Thursday, October 13, 2011

Hey, Jon Huntsman! Want an Issue?

Jon Huntsman raised one of my favorite issues during the Tuesday debate:
HUNTSMAN: But let's be real about what it takes to get into federal government service these days. Who on Earth from the private sector is ever going to want to give up their privacy and enter government service with the background checks, the financial disclosures, and everything else that serve as tremendous disincentives for good people to get into government?
So what we have today, Charlie, we've got a professional governing class of people on one end and then you've got private- sector people on the other.
ROSE: And so what would you do about that to change that, to attract those kind of people so that they would be willing to serve a cross-section of people from every gender...
HUNTSMAN: Let's get back to what we did a generation or two ago, when we were more open in terms of accommodating people from all backgrounds who wanted to take a little bit of their life and serve in government, and then leave, and go back to what it is they did best, whether on the farm, or whether insurance, or whether business, or whether academia.
Great topic! But a little vague on how we get there.

* Work request *
Transcribe the text on Jon Huntsman's debate remarks in full, without changing a word. These items were taken from a separate source.

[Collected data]

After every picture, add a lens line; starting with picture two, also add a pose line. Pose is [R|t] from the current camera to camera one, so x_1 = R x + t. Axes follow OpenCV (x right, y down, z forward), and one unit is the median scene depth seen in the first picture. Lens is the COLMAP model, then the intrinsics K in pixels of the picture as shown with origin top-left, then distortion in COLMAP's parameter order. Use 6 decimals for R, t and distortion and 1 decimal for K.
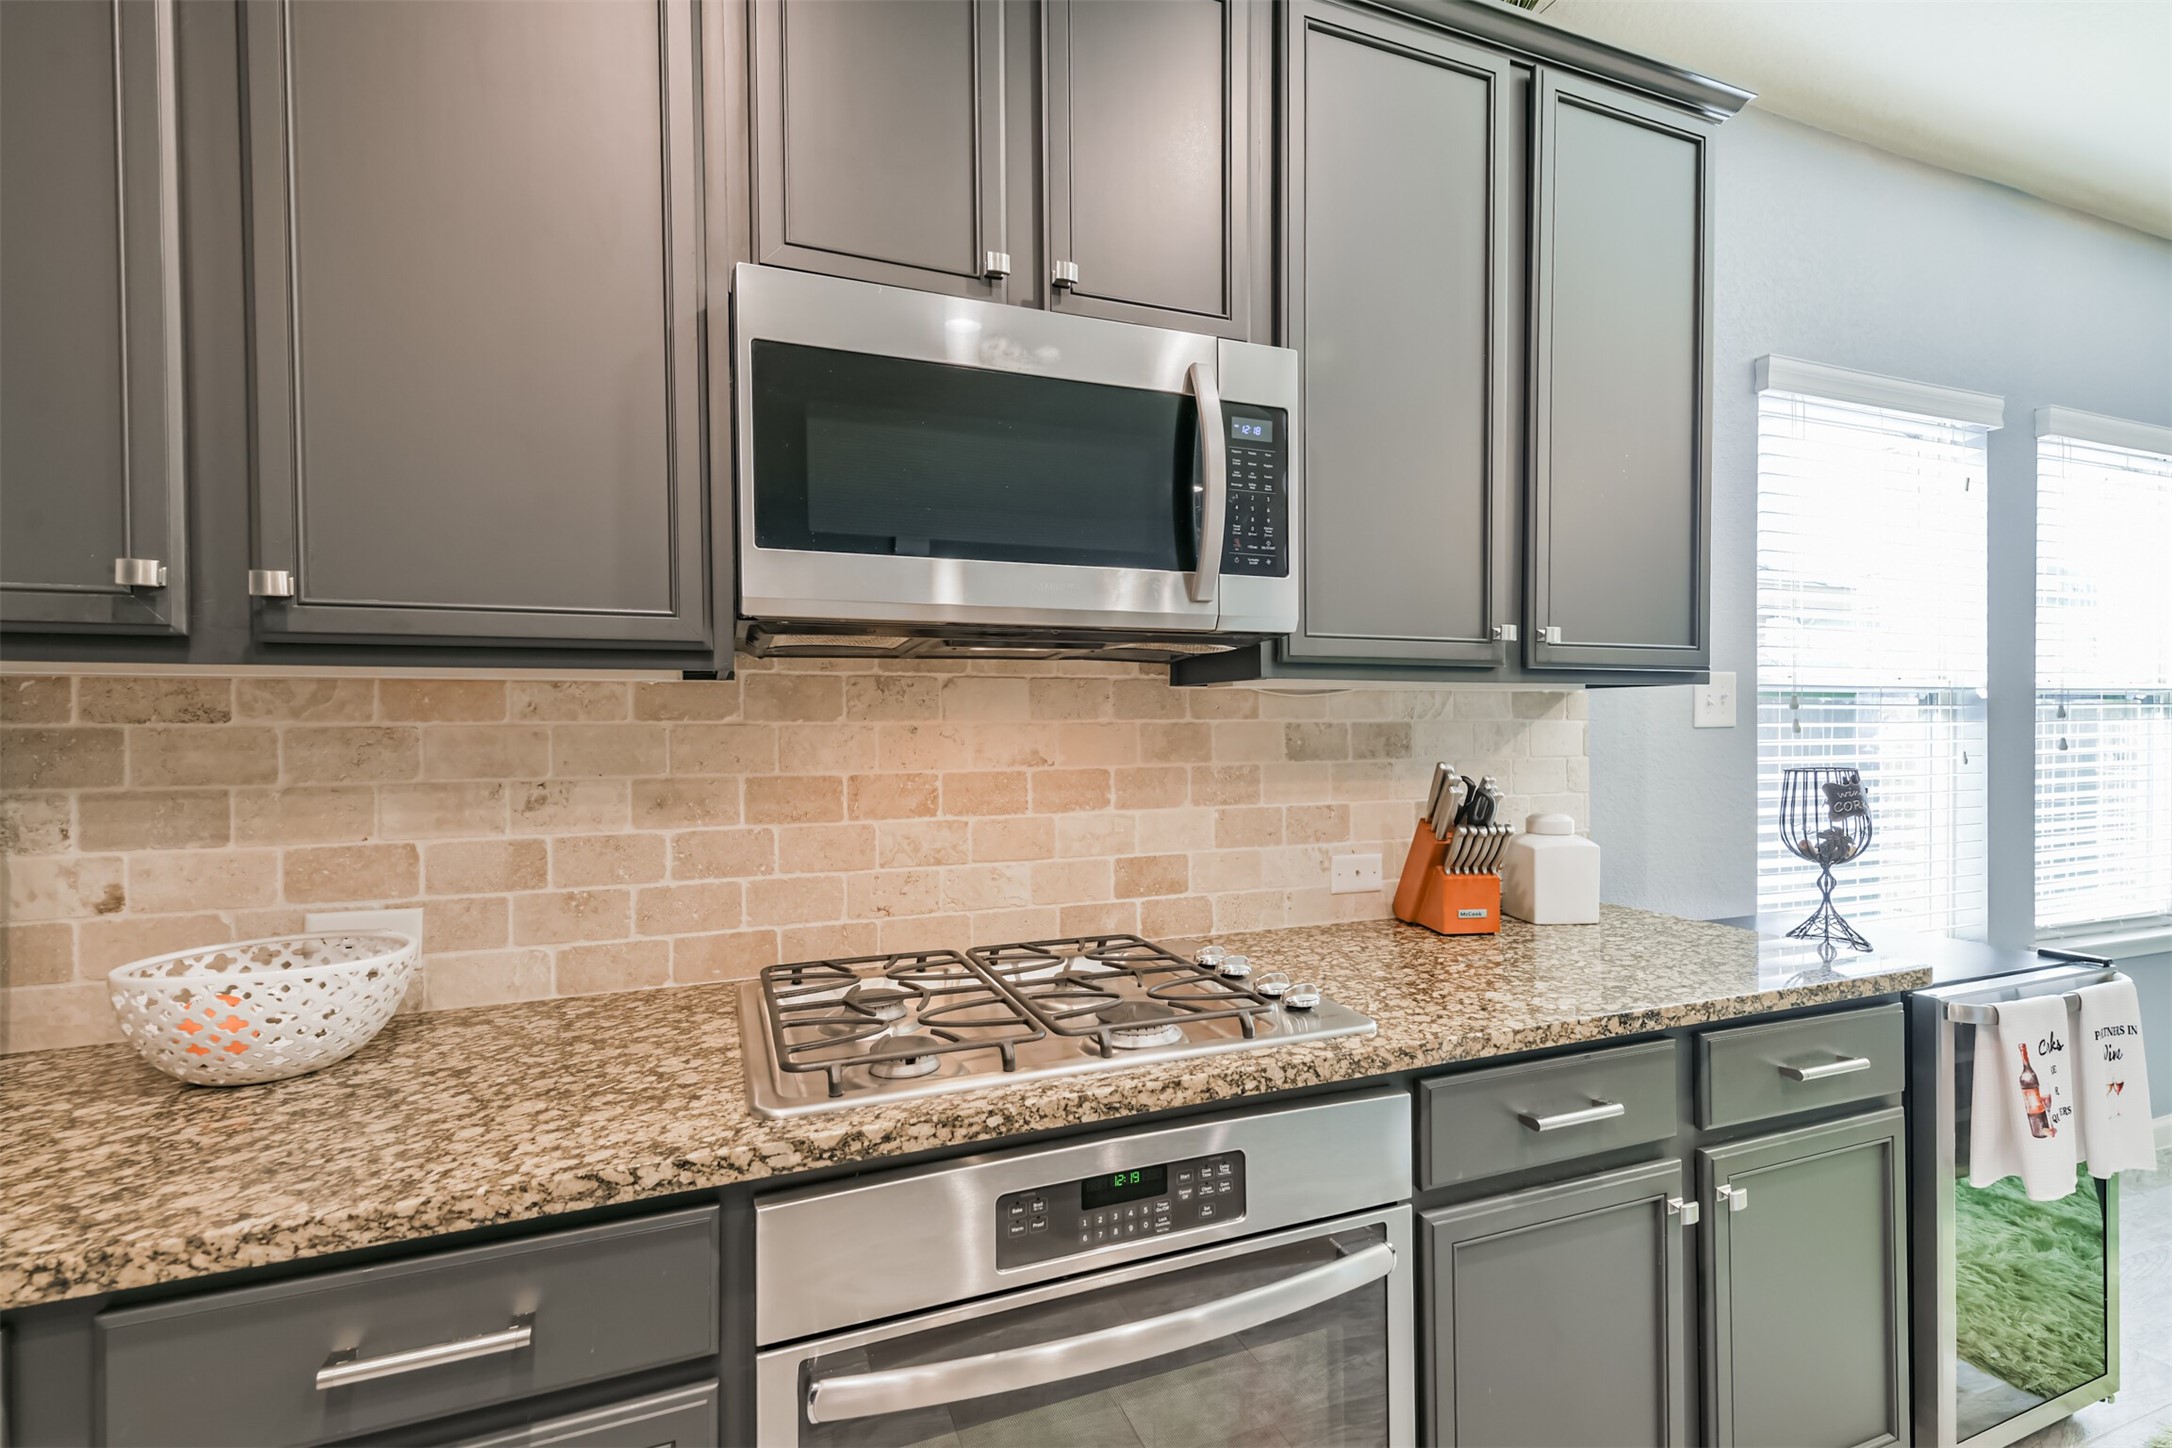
lens RADIAL K [[969.4, 0, 1094.8], [0, 969.4, 733.2], [0, 0, 1]] dist [0.021082, -0.002530]
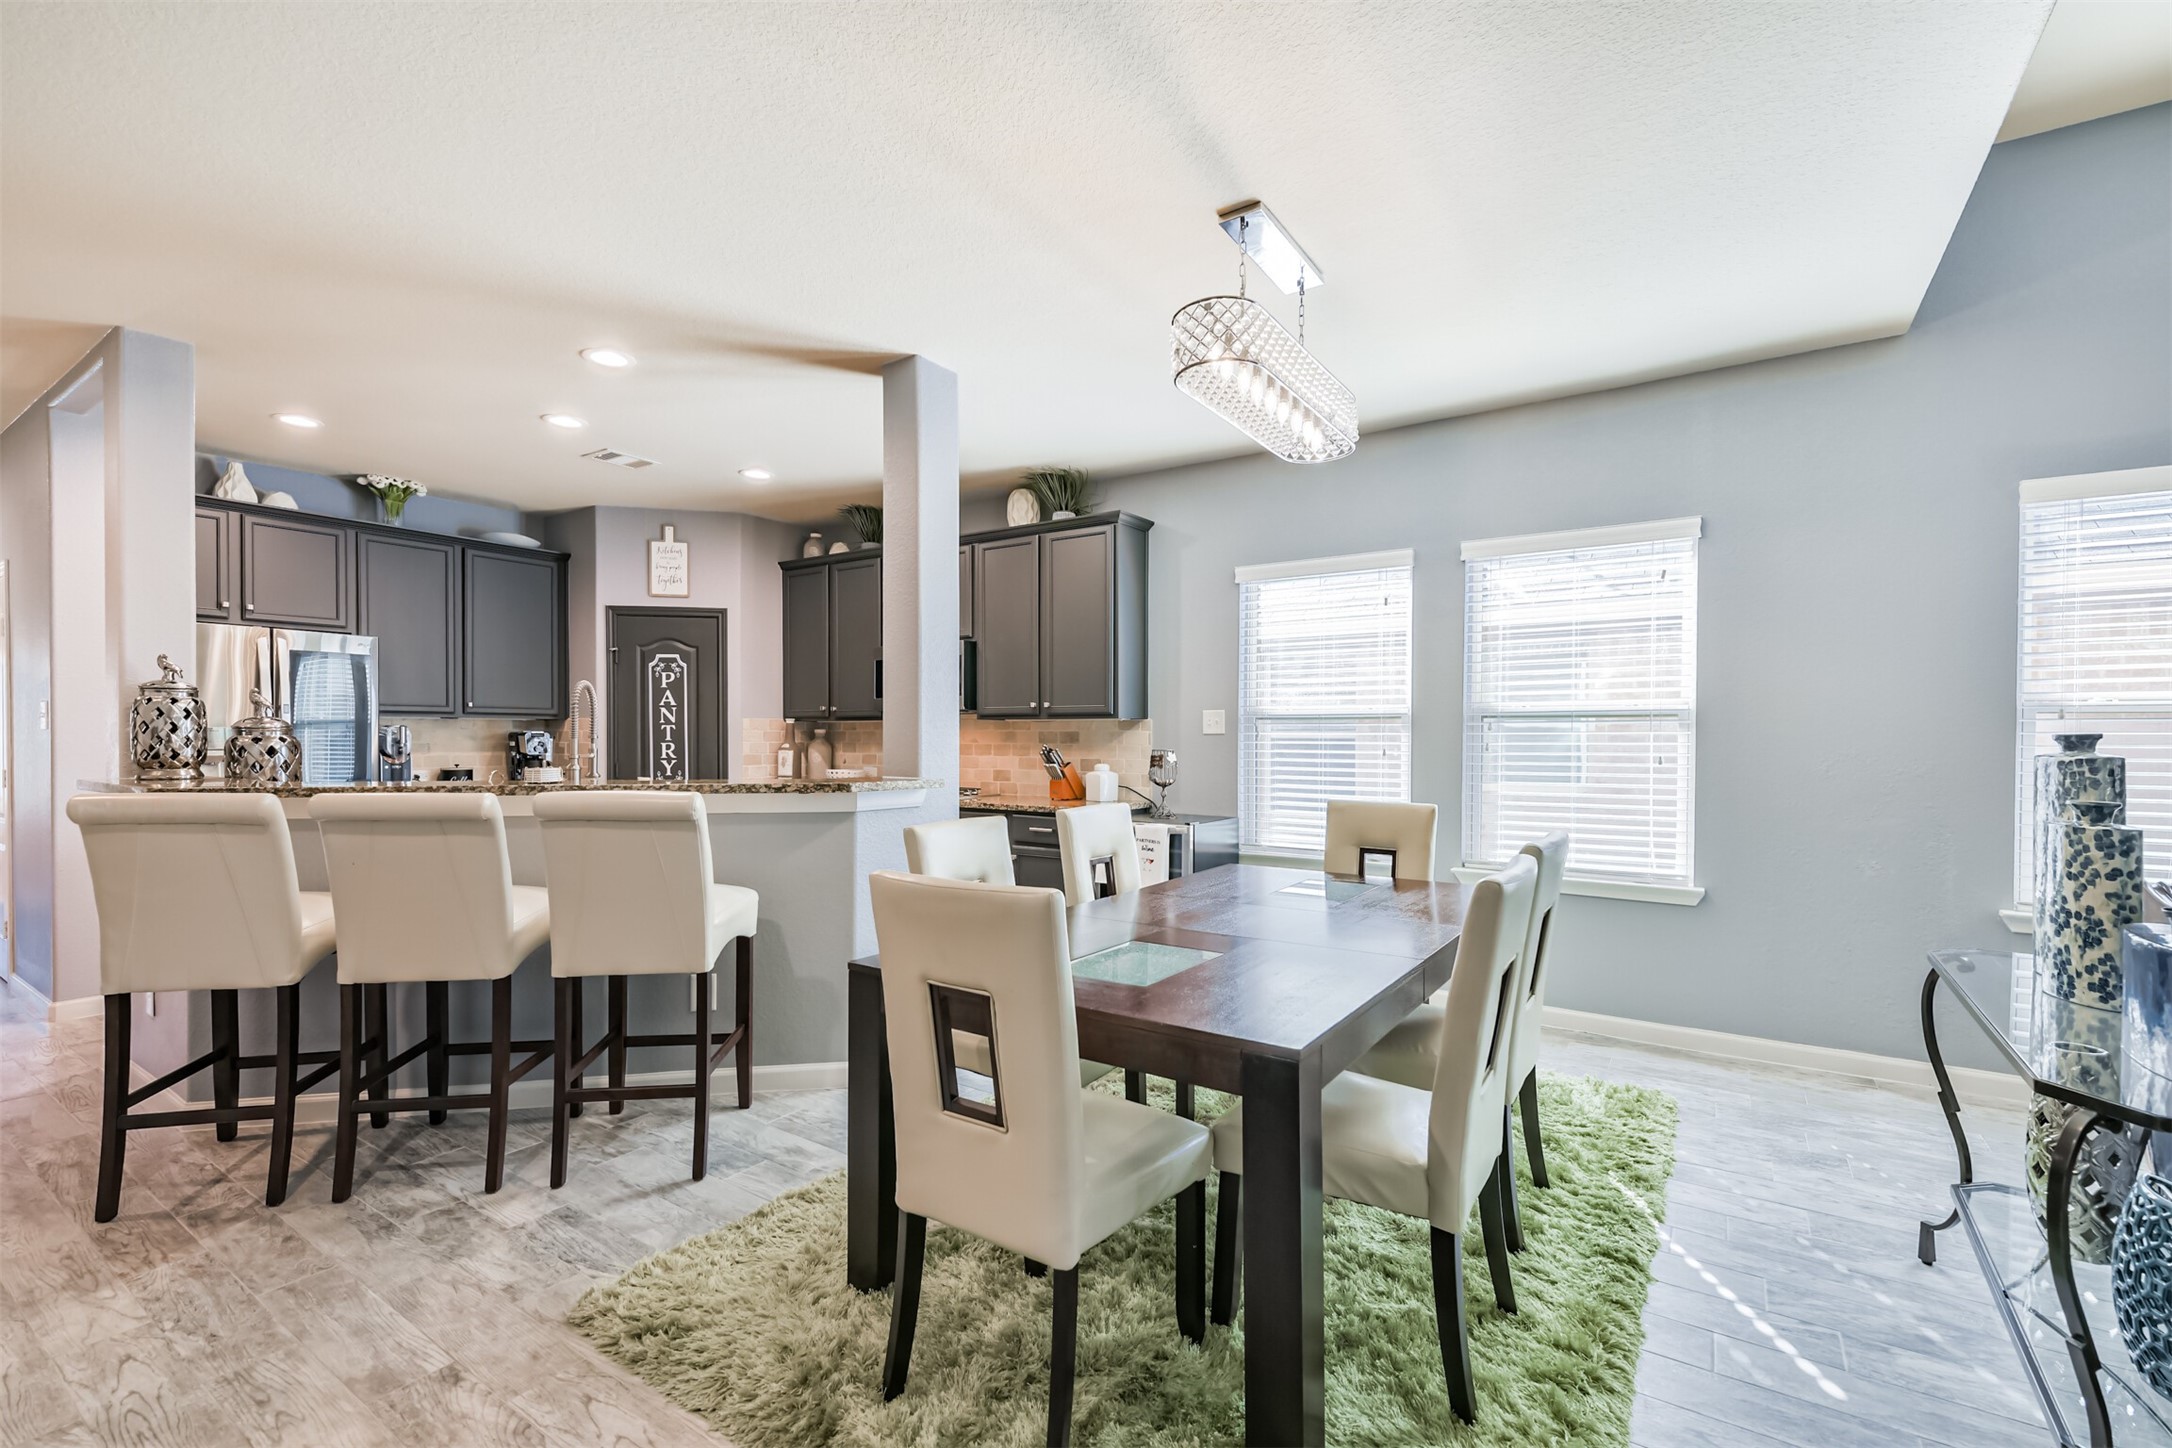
lens RADIAL K [[935.7, 0, 1088.6], [0, 935.7, 746.6], [0, 0, 1]] dist [0.016078, -0.005567]
pose [[0.564997, 0.017253, -0.824912, 3.739592], [-0.012367, 0.999846, 0.012442, -0.000778], [0.825000, 0.003172, 0.565124, -0.782648]]
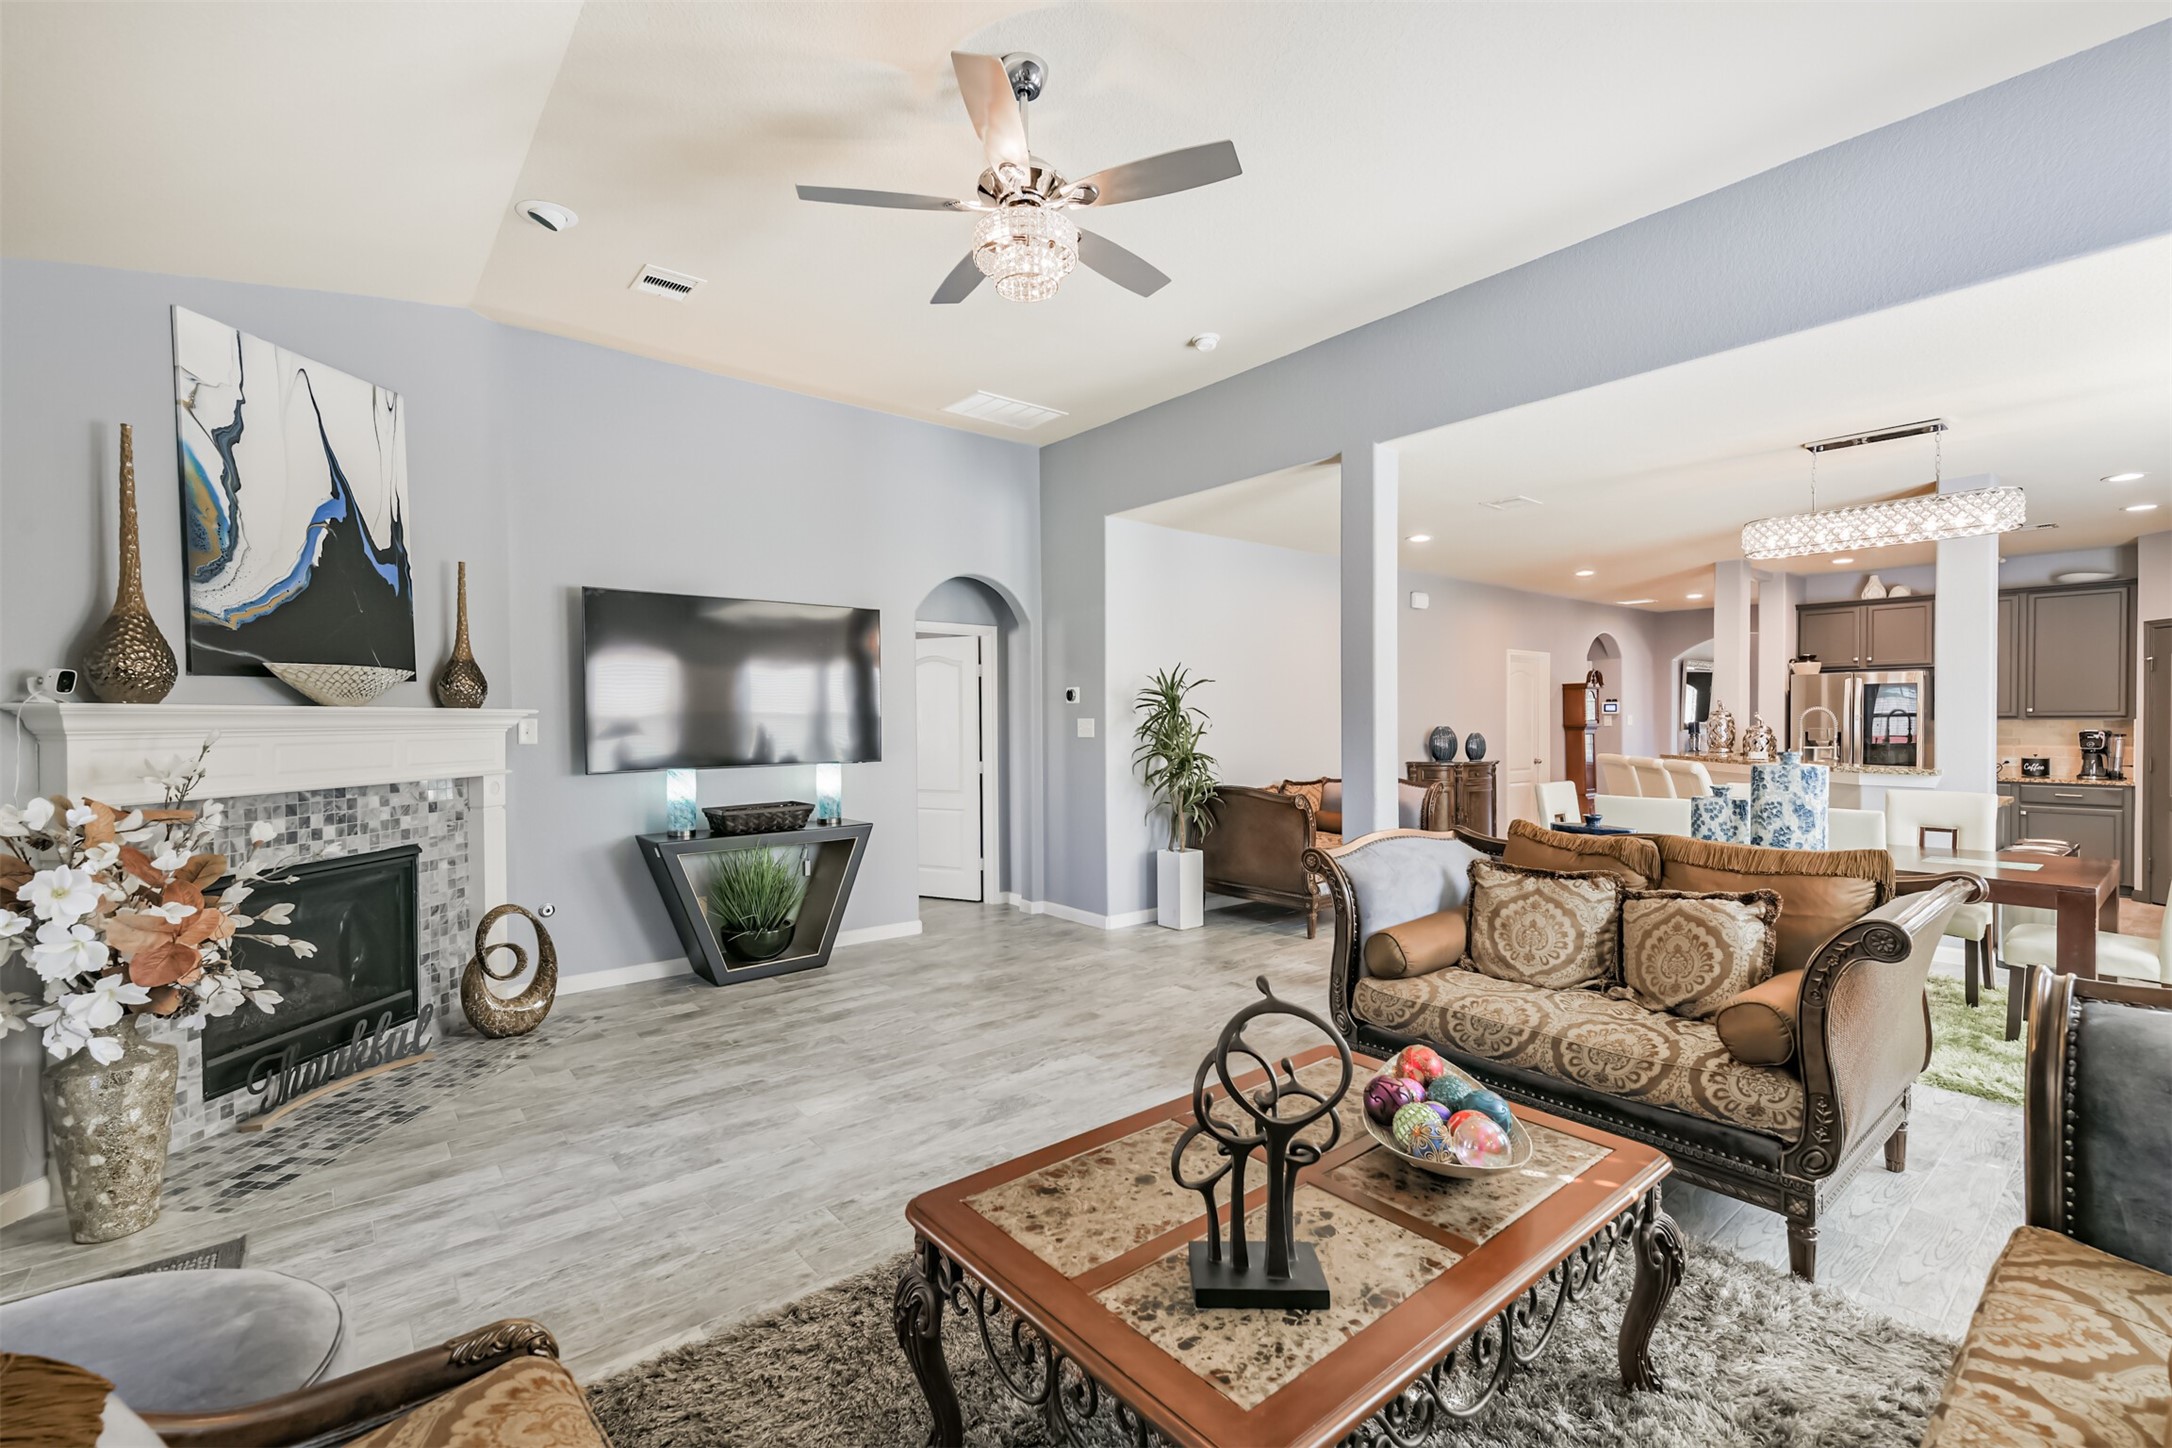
lens RADIAL K [[935.7, 0, 1088.8], [0, 935.7, 729.2], [0, 0, 1]] dist [0.016078, -0.005567]
pose [[-0.951993, 0.013394, -0.305826, 5.794134], [0.007742, 0.999776, 0.019686, -0.140212], [0.306021, 0.016373, -0.951884, 2.925544]]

* Solution to this exercise *
Thursday, October 13, 2011

Hey, Jon Huntsman! Want an Issue?

Jon Huntsman raised one of my favorite issues during the Tuesday debate:
HUNTSMAN: But let's be real about what it takes to get into federal government service these days. Who on Earth from the private sector is ever going to want to give up their privacy and enter government service with the background checks, the financial disclosures, and everything else that serve as tremendous disincentives for good people to get into government?
So what we have today, Charlie, we've got a professional governing class of people on one end and then you've got private- sector people on the other.
ROSE: And so what would you do about that to change that, to attract those kind of people so that they would be willing to serve a cross-section of people from every gender...
HUNTSMAN: Let's get back to what we did a generation or two ago, when we were more open in terms of accommodating people from all backgrounds who wanted to take a little bit of their life and serve in government, and then leave, and go back to what it is they did best, whether on the farm, or whether insurance, or whether business, or whether academia.
Great topic! But a little vague on how we get there.